• What you should do:
I'd like the data beneath this line reproduced exactly, without any of its images.

── Source material ──

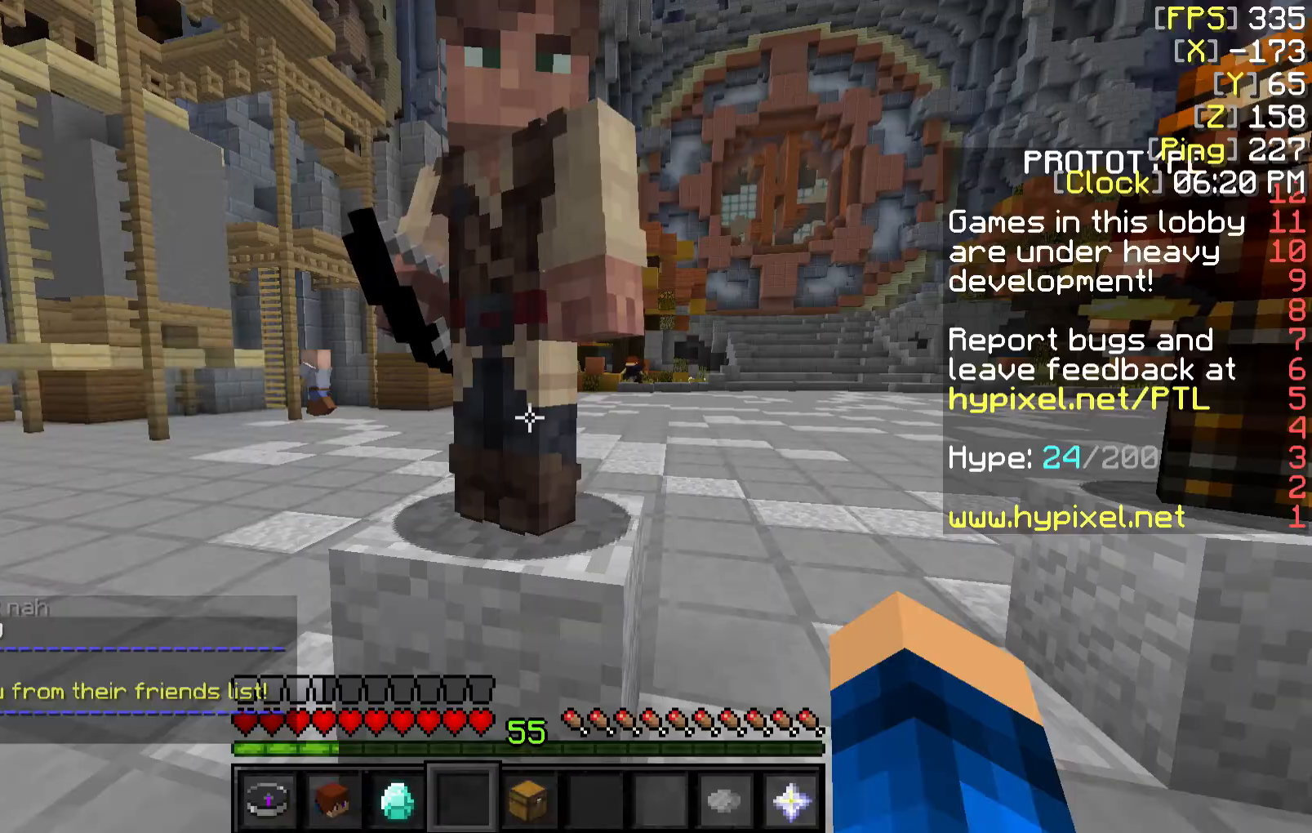
Gameplay with keyboard and mouse; each line is a JSON object with the keys and mouse buttons held at the frame after it. "events" lists presses ("down") and releases ("up") of "a", "d", "s", "w", "mouse_left" and "mouse_right" between this image and that frame as [ms after this image, input, new state], when the widget could be followed in between. "mouse_left", "mouse_right" = the "left", "right" buttons of the "mouse" list. No other keys are recorded. Fast repeated clicks can show as one long hold. Mouse movement is not recorded.
{"keys": ["d", "w"], "mouse": [], "events": [[150, "a", "down"], [150, "w", "down"], [200, "a", "up"], [317, "d", "down"]]}
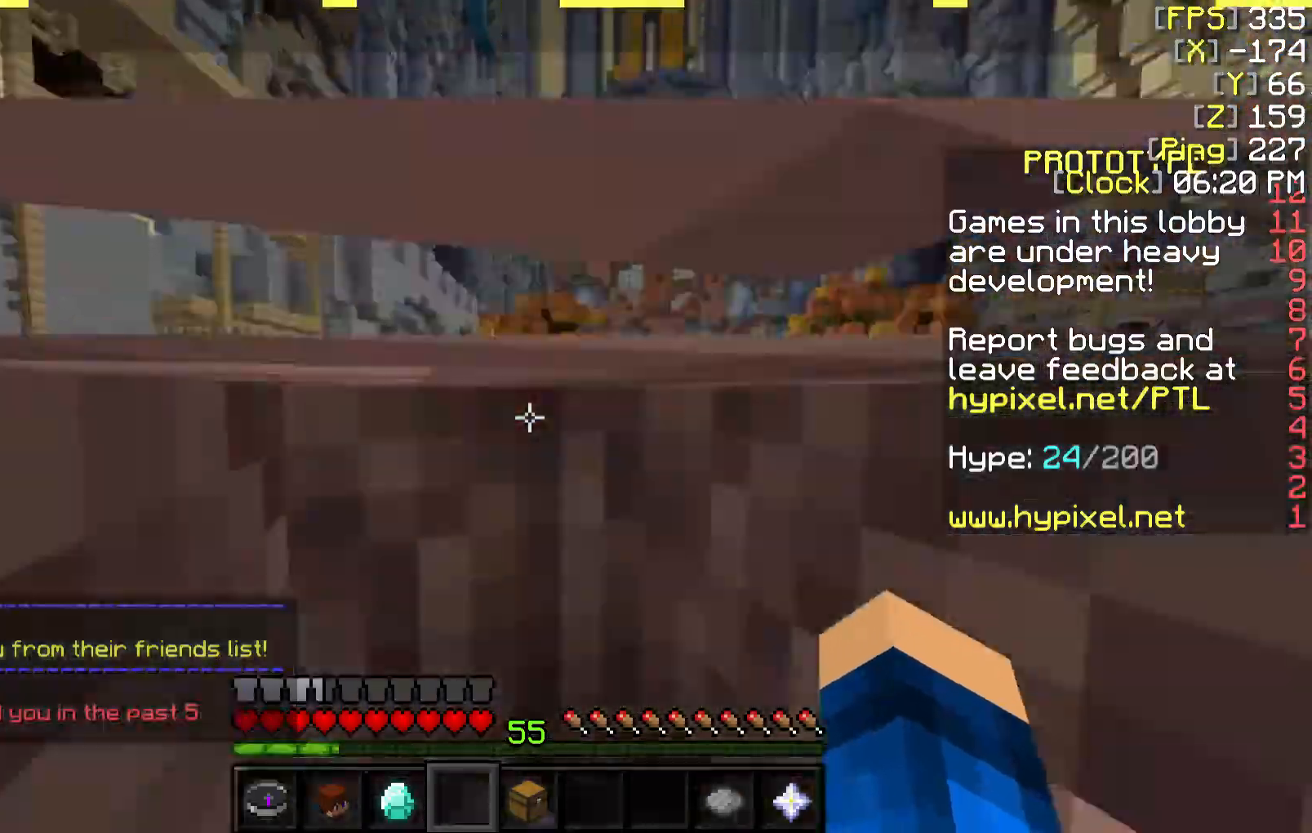
{"keys": ["d", "w"], "mouse": [], "events": []}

───

• Written reply:
Gameplay with keyboard and mouse; each line is a JSON object with the keys and mouse buttons held at the frame after it. "events" lists presses ("down") and releases ("up") of "a", "d", "s", "w", "mouse_left" and "mouse_right" between this image and that frame as [ms after this image, input, new state], when the widget could be followed in between. "mouse_left", "mouse_right" = the "left", "right" buttons of the "mouse" list. No other keys are recorded. Fast repeated clicks can show as one long hold. Mouse movement is not recorded.
{"keys": ["d", "w"], "mouse": [], "events": [[150, "a", "down"], [150, "w", "down"], [200, "a", "up"], [317, "d", "down"]]}
{"keys": ["d", "w"], "mouse": [], "events": []}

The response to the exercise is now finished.